Reputation: 822
I got a number 1267508826984464384 from json response. Here i print the number.
<script>
var num = 1267508826984464384;
console.log(num);
var num = "1267508826984464384";
console.log(num);
</script>
output is
In the first print the output is different from the original value. I need the same value as given. Is it possible?
Upvotes: 1
Views: 408
Reputation: 15268
RegEx for finding numbers and quoting them. Looks for prop value boundaries and a sequence of digits and optionally one period, and replaces inserting with quotes around the number value.
RegEx should be adjusted for maximum length or tolerances for numbers to be quoted as strings.
key or value prefix/suffix can be added, so that a JSON.parse reviver function can recognize them and parse to big.js or BigInt.
In most cases, you probably already know if you might receive a large number, and could probably just use a trivial RegEx replace on the specific property you need.
And, you should be coordinating with the server-side to give the data to you in another form that is safe to consume.
Parsing number strings using BigInt and big.js.
str = String.raw `{"j\"son":1234561251261262131231231231231231231231231232123123123,
"array":
[123123123124124214124124124124.111,
124124124124124124124124124,
124124124124124124124124
]}
`
str = str.replace(/((?:{|,|\[)\s*(?:"(?:[^"]|\\")+"\s*:\s*)?)(\d+\.?\d*)(\s*)(?=,|}|\])/g, `$1"$2"$3`)
// note: capture group $3 is just whitespace, which can normally be ignored; included to be "technically accurate"
console.log(
str,
(BigInt(JSON.parse(str)[`j"son`]) + 1n).toString(),
(Big(JSON.parse(str).array[0]).plus(0.0003)).toFixed()
)
<script src="https://cdnjs.cloudflare.com/ajax/libs/big.js/5.2.2/big.min.js" integrity="sha256-gPNmhPlEOUlyAZomtrYRW/HSIjBOOl2LVxft3rsJpxI=" crossorigin="anonymous"></script>
Upvotes: 0
Reputation: 5563
JavaScript uses floating point under the hood to store numbers.

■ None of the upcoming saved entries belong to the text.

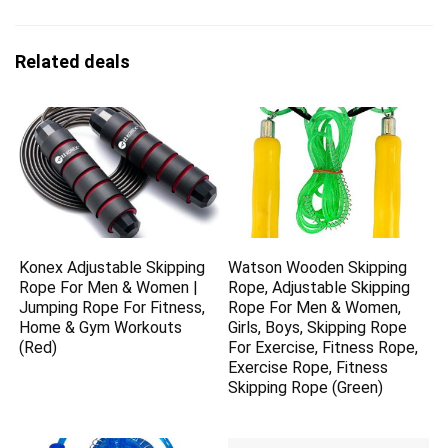
Related deals
Konex Adjustable Skipping
Watson Wooden Skipping
Rope For Men & Women |
Rope, Adjustable Skipping
Jumping Rope For Fitness,
Rope For Men & Women,
Home & Gym Workouts
Girls, Boys, Skipping Rope
(Red)
For Exercise, Fitness Rope,
Exercise Rope, Fitness
Skipping Rope (Green)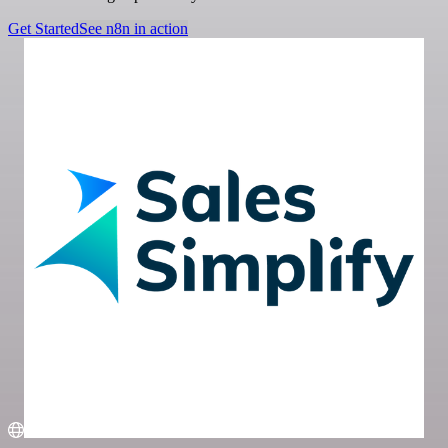
Get Started
See n8n in action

Floating point double precision, which is what JavaScript uses, can only store 64 bits of data. With the way numbers are represented in this manner, this means that there's a limit to how big a Number can normally be (2^53 - 1 for double precision floating point). Your number in the example has gone over this limit (overflow) and hence is being rounded by JavaScript.
You can use BigInt:
var num = BigInt(1267508826984464384);
console.log(num); // logs 1267508826984464384n, with n representing that it's a BigInt type
var num = "1267508826984464384";
console.log(num); // logs 1267508826984464384
May be helpful to read What Every Programmer Should Know About Floating-Point Arithmetic for more information on why this is the case.
Upvotes: 2
Reputation: 593
BigInt is a built-in object that provides a way to represent whole numbers larger than 253 - 1, which is the largest number JavaScript can reliably represent with the Number primitive and represented by the Number.MAX_SAFE_INTEGER constant. BigInt can be used for arbitrarily large integers.
From MDN. You can use it like so:
const theBiggestInt = 9007199254740991n
const alsoHuge = BigInt(9007199254740991)
// ↪ 9007199254740991n
const hugeString = BigInt("9007199254740991")
// ↪ 9007199254740991n
const hugeHex = BigInt("0x1fffffffffffff")
// ↪ 9007199254740991n
const hugeBin = BigInt("0b11111111111111111111111111111111111111111111111111111")
// ↪ 9007199254740991n
Upvotes: 1
Reputation: 637
They are different types (int and string, respectfully). What you are seeing in the top example is integer overflow (safely abstracted by JS). You can use a big integer to bypass this issue
const hugeString = BigInt("1267508826984464384")
console.log(hugeString + 1n) // 1267508826984464385n
The type of this is BitInt
and it will safely allow you to represent your number as a integer. This type must be treated different and the additions must also be BigInt (as shown in the example above).